→ What is being asked
Render every line of text in the entries below as a Markdown table with two columns, "No." for the row number and "Line" for the line itself. Leave out blank lines.

→ Data shown
____
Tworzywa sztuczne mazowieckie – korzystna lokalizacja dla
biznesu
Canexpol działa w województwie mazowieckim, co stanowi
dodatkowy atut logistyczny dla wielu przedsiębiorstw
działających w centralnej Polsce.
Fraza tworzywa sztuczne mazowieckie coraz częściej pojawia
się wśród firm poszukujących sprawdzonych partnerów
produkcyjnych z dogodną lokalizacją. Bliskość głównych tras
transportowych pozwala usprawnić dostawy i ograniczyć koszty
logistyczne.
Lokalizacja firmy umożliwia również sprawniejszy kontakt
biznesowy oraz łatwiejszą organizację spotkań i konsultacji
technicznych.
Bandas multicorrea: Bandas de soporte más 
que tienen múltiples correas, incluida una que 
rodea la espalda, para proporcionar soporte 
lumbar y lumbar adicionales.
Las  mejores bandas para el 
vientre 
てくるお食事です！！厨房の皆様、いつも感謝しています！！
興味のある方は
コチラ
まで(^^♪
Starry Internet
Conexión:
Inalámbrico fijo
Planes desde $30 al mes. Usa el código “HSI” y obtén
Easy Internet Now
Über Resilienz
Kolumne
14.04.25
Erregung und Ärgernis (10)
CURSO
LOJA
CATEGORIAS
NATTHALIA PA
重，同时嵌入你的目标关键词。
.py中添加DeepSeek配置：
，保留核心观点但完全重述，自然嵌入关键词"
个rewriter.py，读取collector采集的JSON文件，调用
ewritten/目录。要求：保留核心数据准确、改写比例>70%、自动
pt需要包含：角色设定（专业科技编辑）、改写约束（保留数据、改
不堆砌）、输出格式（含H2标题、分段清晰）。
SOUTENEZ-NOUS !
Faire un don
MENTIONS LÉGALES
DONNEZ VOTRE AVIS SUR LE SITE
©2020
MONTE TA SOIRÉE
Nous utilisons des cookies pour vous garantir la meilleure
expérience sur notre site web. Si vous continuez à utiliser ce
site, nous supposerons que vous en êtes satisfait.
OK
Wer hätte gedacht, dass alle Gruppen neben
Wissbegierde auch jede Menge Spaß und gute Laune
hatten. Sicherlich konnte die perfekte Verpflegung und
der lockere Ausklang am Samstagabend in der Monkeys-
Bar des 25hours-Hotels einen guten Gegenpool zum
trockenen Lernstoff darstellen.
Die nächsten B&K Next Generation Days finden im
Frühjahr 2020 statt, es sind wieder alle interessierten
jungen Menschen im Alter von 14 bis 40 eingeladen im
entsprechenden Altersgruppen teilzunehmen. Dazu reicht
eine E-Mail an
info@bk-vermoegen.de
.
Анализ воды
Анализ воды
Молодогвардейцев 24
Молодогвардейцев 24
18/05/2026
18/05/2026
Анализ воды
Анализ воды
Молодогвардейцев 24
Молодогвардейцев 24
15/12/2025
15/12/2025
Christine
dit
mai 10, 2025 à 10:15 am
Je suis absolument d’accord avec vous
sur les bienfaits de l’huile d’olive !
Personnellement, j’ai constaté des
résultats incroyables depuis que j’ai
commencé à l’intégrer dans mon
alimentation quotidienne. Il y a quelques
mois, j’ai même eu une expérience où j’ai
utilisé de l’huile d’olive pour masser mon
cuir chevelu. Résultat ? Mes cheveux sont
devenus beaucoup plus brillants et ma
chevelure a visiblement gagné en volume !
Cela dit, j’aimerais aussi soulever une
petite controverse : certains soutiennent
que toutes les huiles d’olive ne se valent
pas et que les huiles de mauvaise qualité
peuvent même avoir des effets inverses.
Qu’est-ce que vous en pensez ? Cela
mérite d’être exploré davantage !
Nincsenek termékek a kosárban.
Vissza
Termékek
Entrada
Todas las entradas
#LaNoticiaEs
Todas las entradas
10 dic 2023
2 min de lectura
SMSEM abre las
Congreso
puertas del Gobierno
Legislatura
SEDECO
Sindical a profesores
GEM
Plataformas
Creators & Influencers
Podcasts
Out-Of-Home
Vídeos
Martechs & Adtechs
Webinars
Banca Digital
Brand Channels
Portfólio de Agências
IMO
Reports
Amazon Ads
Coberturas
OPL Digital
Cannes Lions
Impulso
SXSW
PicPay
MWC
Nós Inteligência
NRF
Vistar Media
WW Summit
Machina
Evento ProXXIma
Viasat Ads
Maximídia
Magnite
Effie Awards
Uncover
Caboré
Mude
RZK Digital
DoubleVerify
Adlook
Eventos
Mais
____
→ Exercise result
| No. | Line |
|---|---|
| 1 | Tworzywa sztuczne mazowieckie – korzystna lokalizacja dla |
| 2 | biznesu |
| 3 | Canexpol działa w województwie mazowieckim, co stanowi |
| 4 | dodatkowy atut logistyczny dla wielu przedsiębiorstw |
| 5 | działających w centralnej Polsce. |
| 6 | Fraza tworzywa sztuczne mazowieckie coraz częściej pojawia |
| 7 | się wśród firm poszukujących sprawdzonych partnerów |
| 8 | produkcyjnych z dogodną lokalizacją. Bliskość głównych tras |
| 9 | transportowych pozwala usprawnić dostawy i ograniczyć koszty |
| 10 | logistyczne. |
| 11 | Lokalizacja firmy umożliwia również sprawniejszy kontakt |
| 12 | biznesowy oraz łatwiejszą organizację spotkań i konsultacji |
| 13 | technicznych. |
| 14 | Bandas multicorrea: Bandas de soporte más  |
| 15 | que tienen múltiples correas, incluida una que  |
| 16 | rodea la espalda, para proporcionar soporte  |
| 17 | lumbar y lumbar adicionales. |
| 18 | Las  mejores bandas para el  |
| 19 | vientre  |
| 20 | てくるお食事です！！厨房の皆様、いつも感謝しています！！ |
| 21 | 興味のある方は |
| 22 | コチラ |
| 23 | まで(^^♪ |
| 24 | Starry Internet |
| 25 | Conexión: |
| 26 | Inalámbrico fijo |
| 27 | Planes desde $30 al mes. Usa el código “HSI” y obtén |
| 28 | Easy Internet Now |
| 29 | Über Resilienz |
| 30 | Kolumne |
| 31 | 14.04.25 |
| 32 | Erregung und Ärgernis (10) |
| 33 | CURSO |
| 34 | LOJA |
| 35 | CATEGORIAS |
| 36 | NATTHALIA PA |
| 37 | 重，同时嵌入你的目标关键词。 |
| 38 | .py中添加DeepSeek配置： |
| 39 | ，保留核心观点但完全重述，自然嵌入关键词" |
| 40 | 个rewriter.py，读取collector采集的JSON文件，调用 |
| 41 | ewritten/目录。要求：保留核心数据准确、改写比例>70%、自动 |
| 42 | pt需要包含：角色设定（专业科技编辑）、改写约束（保留数据、改 |
| 43 | 不堆砌）、输出格式（含H2标题、分段清晰）。 |
| 44 | SOUTENEZ-NOUS ! |
| 45 | Faire un don |
| 46 | MENTIONS LÉGALES |
| 47 | DONNEZ VOTRE AVIS SUR LE SITE |
| 48 | ©2020 |
| 49 | MONTE TA SOIRÉE |
| 50 | Nous utilisons des cookies pour vous garantir la meilleure |
| 51 | expérience sur notre site web. Si vous continuez à utiliser ce |
| 52 | site, nous supposerons que vous en êtes satisfait. |
| 53 | OK |
| 54 | Wer hätte gedacht, dass alle Gruppen neben |
| 55 | Wissbegierde auch jede Menge Spaß und gute Laune |
| 56 | hatten. Sicherlich konnte die perfekte Verpflegung und |
| 57 | der lockere Ausklang am Samstagabend in der Monkeys- |
| 58 | Bar des 25hours-Hotels einen guten Gegenpool zum |
| 59 | trockenen Lernstoff darstellen. |
| 60 | Die nächsten B&K Next Generation Days finden im |
| 61 | Frühjahr 2020 statt, es sind wieder alle interessierten |
| 62 | jungen Menschen im Alter von 14 bis 40 eingeladen im |
| 63 | entsprechenden Altersgruppen teilzunehmen. Dazu reicht |
| 64 | eine E-Mail an |
| 65 | info@bk-vermoegen.de |
| 66 | . |
| 67 | Анализ воды |
| 68 | Анализ воды |
| 69 | Молодогвардейцев 24 |
| 70 | Молодогвардейцев 24 |
| 71 | 18/05/2026 |
| 72 | 18/05/2026 |
| 73 | Анализ воды |
| 74 | Анализ воды |
| 75 | Молодогвардейцев 24 |
| 76 | Молодогвардейцев 24 |
| 77 | 15/12/2025 |
| 78 | 15/12/2025 |
| 79 | Christine |
| 80 | dit |
| 81 | mai 10, 2025 à 10:15 am |
| 82 | Je suis absolument d’accord avec vous |
| 83 | sur les bienfaits de l’huile d’olive ! |
| 84 | Personnellement, j’ai constaté des |
| 85 | résultats incroyables depuis que j’ai |
| 86 | commencé à l’intégrer dans mon |
| 87 | alimentation quotidienne. Il y a quelques |
| 88 | mois, j’ai même eu une expérience où j’ai |
| 89 | utilisé de l’huile d’olive pour masser mon |
| 90 | cuir chevelu. Résultat ? Mes cheveux sont |
| 91 | devenus beaucoup plus brillants et ma |
| 92 | chevelure a visiblement gagné en volume ! |
| 93 | Cela dit, j’aimerais aussi soulever une |
| 94 | petite controverse : certains soutiennent |
| 95 | que toutes les huiles d’olive ne se valent |
| 96 | pas et que les huiles de mauvaise qualité |
| 97 | peuvent même avoir des effets inverses. |
| 98 | Qu’est-ce que vous en pensez ? Cela |
| 99 | mérite d’être exploré davantage ! |
| 100 | Nincsenek termékek a kosárban. |
| 101 | Vissza |
| 102 | Termékek |
| 103 | Entrada |
| 104 | Todas las entradas |
| 105 | #LaNoticiaEs |
| 106 | Todas las entradas |
| 107 | 10 dic 2023 |
| 108 | 2 min de lectura |
| 109 | SMSEM abre las |
| 110 | Congreso |
| 111 | puertas del Gobierno |
| 112 | Legislatura |
| 113 | SEDECO |
| 114 | Sindical a profesores |
| 115 | GEM |
| 116 | Plataformas |
| 117 | Creators & Influencers |
| 118 | Podcasts |
| 119 | Out-Of-Home |
| 120 | Vídeos |
| 121 | Martechs & Adtechs |
| 122 | Webinars |
| 123 | Banca Digital |
| 124 | Brand Channels |
| 125 | Portfólio de Agências |
| 126 | IMO |
| 127 | Reports |
| 128 | Amazon Ads |
| 129 | Coberturas |
| 130 | OPL Digital |
| 131 | Cannes Lions |
| 132 | Impulso |
| 133 | SXSW |
| 134 | PicPay |
| 135 | MWC |
| 136 | Nós Inteligência |
| 137 | NRF |
| 138 | Vistar Media |
| 139 | WW Summit |
| 140 | Machina |
| 141 | Evento ProXXIma |
| 142 | Viasat Ads |
| 143 | Maximídia |
| 144 | Magnite |
| 145 | Effie Awards |
| 146 | Uncover |
| 147 | Caboré |
| 148 | Mude |
| 149 | RZK Digital |
| 150 | DoubleVerify |
| 151 | Adlook |
| 152 | Eventos |
| 153 | Mais |